Creating and Training a New Parser¶
Extending the AlphaBeta class¶
TODO
A skeleton for extending the AlphaBeta class and defining a new parser class can be found here: https://github.com/hyperbase/hyperbase/blob/master/skeletons/parser_xx.py
Collecting a corpus of sample texts¶
TODO
Files should be named by category and then number. For example:
This allows for the generation of balanced training datasets later on, as well as the testing of accuracy by category.
Extracting sentences¶
For example:
$ python -m hyperbase.scripts.extract-sentences --parser .parser_xx.ParserXX --infile parser-training-data/xx/text-samples/wikipedia1.txt --outfile parser-training-data/xx/sentences/wikipedia1.txt
Annotating sentences to generate a parser training dataset¶
For example:
$ python -m hyperbase.scripts.generate-parser-training-data --parser .parser_xx.ParserXX --indir parser-training-data/de/sentences --outfile parser-training-data/xx/sentence-parses.json
Splitting into training and testing datasets¶
To split the sentence parses dataset into training (66%) and testing (33%) datasets, the following script can be used:
$ python -m hyperbase.scripts.split-parser-training-data --parser .parser_xx.ParserXX --infile parser-training-data/xx/sentence-parses.json
The files sentence-parses-train.json and sentence-parses-test.json will be created in the same directory as the original file, in this case parser-training-data/xx.

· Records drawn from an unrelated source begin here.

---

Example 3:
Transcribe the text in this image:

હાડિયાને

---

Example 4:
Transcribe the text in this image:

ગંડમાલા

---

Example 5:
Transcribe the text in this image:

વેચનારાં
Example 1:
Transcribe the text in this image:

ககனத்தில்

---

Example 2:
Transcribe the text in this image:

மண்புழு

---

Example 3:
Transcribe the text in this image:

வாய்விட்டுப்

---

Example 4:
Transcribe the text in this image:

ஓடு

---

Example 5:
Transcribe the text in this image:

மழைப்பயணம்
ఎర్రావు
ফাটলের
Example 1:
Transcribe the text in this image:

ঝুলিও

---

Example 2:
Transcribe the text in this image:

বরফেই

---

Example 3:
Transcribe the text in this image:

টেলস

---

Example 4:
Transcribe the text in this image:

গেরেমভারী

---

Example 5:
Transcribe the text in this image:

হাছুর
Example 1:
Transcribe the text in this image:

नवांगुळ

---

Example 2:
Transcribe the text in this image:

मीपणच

Generating alpha training data¶
For example:
$ python -m hyperbase.scripts.generate-alpha-training-data --parser .parser_xx.ParserXX --infile parser-training-data/xx/sentence-parses.json --outfile parser-training-data/xx/atoms.csv
Notice that atoms-train.csv and atoms-test.csv can be generated from the previous split.
Testing the alpha stage¶
With this script and the two datasets, it is now possible to test the accuracy of the alpha stage:
$ python -m hyperbase.scripts.test-alpha --parser .parser_xx.ParserXX --infile parser-training-data/xx/atoms-test.csv --training_data parser-training-data/xx/atoms-train.csv
Overall results are presented, as well as per category. For example:
news accuracy: 0.962852897473997 [648 correct out of 673]
science accuracy: 0.9427083333333334 [543 correct out of 576]

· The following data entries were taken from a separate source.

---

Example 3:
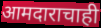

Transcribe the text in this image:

आमदाराचाही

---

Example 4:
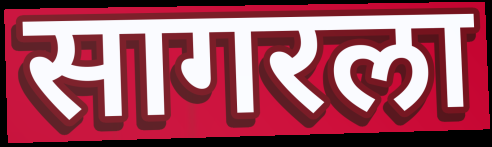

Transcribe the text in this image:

सागरला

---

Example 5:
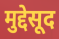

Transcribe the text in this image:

मुद्देसूद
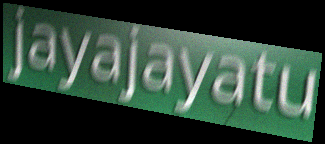
jayajayatu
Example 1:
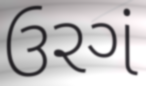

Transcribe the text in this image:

ઉરગં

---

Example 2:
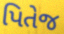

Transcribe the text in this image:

પિતેજ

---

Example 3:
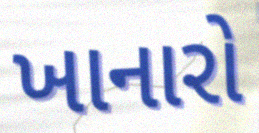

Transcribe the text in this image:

ખાનારો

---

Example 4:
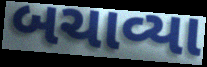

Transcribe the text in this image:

બચાવ્યા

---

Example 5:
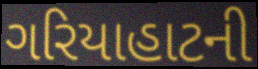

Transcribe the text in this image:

ગરિયાહાટની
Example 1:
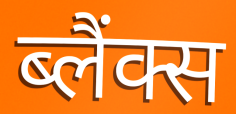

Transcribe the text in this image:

ब्लैंक्स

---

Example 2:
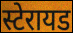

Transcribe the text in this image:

स्टेरायड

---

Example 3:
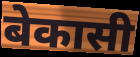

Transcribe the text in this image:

बेकासी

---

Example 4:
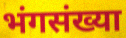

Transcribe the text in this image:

भंगसंख्या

fiction accuracy: 0.9581881533101045 [275 correct out of 287]
non-fiction accuracy: 0.9338235294117647 [254 correct out of 272]
wikipedia accuracy: 0.9482288828337875 [696 correct out of 734]

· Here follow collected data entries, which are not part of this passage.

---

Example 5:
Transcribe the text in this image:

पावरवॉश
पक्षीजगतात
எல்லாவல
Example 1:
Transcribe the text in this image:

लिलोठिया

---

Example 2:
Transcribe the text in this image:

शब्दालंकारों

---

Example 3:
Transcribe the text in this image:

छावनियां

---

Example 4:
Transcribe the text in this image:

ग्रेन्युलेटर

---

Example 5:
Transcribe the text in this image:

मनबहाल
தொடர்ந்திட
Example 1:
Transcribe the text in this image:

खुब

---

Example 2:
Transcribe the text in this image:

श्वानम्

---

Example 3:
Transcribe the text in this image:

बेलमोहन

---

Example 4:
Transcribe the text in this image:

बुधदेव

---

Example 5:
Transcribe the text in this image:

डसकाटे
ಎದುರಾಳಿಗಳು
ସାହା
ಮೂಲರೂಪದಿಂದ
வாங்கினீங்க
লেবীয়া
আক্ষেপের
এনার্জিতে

overall accuracy: 0.950432730133753 [2416 correct out of 2542]
Manual parser testing¶
The full parser can be manually tested. An interactive script is provided for this, that uses as input a sentence file generated by the extract-sentences script discussed above. Of course, it is necessary to use a text corpus different from the one used to train the parser to obtain meaningful results:
$ python -m hyperbase.scripts.manual-parser-test --parser .parser_xx.ParserXX --infile parser-training-data/xx/sentences/manual-test-sentences.txt --outfile parser-training-data/de/manual-test-results.csv
It also makes sense to create sentence files by text category, to be able to appraise accuracy across different kinds of text.